>> start DATA RECORDS
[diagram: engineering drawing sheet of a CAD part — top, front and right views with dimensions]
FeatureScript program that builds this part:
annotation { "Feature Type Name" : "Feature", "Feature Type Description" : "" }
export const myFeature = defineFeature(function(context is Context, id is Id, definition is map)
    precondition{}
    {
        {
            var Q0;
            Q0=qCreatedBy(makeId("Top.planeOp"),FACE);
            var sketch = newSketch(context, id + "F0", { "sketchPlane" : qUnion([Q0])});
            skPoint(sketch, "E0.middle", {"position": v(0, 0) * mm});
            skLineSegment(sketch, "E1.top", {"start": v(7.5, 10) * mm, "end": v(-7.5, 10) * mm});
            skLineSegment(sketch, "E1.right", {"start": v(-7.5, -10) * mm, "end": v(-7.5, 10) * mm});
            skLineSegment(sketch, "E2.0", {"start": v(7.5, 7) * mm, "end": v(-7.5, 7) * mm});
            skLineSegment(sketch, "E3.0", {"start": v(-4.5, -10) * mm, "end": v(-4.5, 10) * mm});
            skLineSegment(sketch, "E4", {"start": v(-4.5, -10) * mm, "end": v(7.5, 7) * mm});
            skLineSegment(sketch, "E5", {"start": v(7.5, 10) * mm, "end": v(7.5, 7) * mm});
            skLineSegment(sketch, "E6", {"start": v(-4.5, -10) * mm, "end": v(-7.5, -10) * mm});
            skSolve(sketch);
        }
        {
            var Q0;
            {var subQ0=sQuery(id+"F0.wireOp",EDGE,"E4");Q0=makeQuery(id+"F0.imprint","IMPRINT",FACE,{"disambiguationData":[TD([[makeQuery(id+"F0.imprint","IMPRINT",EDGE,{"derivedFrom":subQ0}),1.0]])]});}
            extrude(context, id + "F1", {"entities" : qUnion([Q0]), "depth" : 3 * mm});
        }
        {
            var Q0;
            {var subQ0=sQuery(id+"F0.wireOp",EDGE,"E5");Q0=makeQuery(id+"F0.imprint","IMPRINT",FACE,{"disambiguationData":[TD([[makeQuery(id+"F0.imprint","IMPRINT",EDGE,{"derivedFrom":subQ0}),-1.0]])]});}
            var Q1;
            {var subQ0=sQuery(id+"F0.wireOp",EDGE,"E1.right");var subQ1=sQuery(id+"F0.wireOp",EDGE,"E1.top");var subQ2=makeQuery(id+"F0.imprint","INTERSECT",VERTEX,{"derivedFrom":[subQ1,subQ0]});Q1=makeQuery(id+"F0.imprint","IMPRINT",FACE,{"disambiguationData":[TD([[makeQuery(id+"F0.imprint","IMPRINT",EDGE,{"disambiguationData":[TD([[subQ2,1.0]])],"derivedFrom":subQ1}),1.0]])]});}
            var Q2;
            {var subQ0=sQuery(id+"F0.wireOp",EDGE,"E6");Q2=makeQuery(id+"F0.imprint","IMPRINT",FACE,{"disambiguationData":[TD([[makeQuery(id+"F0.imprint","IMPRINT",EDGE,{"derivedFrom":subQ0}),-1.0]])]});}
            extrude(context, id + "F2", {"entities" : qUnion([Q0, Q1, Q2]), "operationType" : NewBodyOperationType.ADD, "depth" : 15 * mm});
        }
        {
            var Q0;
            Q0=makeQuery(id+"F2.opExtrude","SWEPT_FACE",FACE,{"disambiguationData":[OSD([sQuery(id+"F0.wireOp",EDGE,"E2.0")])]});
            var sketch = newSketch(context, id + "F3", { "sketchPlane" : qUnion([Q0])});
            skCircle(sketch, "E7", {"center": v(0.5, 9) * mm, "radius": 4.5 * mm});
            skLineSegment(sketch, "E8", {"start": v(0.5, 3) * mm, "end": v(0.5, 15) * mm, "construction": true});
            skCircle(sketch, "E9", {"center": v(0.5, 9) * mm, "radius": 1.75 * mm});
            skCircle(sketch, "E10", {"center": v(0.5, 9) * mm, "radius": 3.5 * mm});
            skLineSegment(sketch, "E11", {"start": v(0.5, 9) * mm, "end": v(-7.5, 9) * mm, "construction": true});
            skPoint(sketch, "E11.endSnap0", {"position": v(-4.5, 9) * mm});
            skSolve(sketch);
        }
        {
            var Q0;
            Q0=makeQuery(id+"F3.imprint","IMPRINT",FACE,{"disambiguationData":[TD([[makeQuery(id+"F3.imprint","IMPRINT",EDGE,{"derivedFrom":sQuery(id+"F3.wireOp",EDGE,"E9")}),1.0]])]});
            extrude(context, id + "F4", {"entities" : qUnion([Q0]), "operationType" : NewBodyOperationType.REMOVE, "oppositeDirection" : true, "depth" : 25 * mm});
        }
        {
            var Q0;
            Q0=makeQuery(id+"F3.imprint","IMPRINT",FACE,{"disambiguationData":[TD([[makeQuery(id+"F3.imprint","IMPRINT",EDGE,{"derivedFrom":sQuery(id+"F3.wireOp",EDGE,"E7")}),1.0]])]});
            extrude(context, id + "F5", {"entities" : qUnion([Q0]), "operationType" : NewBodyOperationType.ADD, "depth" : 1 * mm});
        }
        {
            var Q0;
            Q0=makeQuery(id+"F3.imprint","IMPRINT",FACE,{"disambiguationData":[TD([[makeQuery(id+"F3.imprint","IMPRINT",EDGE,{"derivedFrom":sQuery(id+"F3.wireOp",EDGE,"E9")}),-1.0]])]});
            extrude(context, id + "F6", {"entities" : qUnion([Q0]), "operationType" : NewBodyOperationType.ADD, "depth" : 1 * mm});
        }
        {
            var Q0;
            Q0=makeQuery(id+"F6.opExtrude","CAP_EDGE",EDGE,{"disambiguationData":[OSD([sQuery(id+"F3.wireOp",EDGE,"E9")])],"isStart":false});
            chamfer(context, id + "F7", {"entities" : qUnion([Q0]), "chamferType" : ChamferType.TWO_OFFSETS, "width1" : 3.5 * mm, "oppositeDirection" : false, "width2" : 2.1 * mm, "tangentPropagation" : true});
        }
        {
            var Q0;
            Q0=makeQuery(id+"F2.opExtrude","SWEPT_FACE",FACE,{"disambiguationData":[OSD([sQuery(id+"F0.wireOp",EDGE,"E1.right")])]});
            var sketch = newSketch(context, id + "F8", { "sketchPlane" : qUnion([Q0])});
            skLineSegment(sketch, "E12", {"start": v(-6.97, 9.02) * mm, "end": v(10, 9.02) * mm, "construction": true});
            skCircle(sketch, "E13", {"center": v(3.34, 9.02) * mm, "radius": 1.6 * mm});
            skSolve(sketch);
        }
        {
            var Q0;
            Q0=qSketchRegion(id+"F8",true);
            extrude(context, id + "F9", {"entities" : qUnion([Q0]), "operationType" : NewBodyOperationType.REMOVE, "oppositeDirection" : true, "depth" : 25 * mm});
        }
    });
>> end DATA RECORDS
How many lines in the data above contain the string "position"? Reply with the number only.

### RESULT FOR THIS TASK
2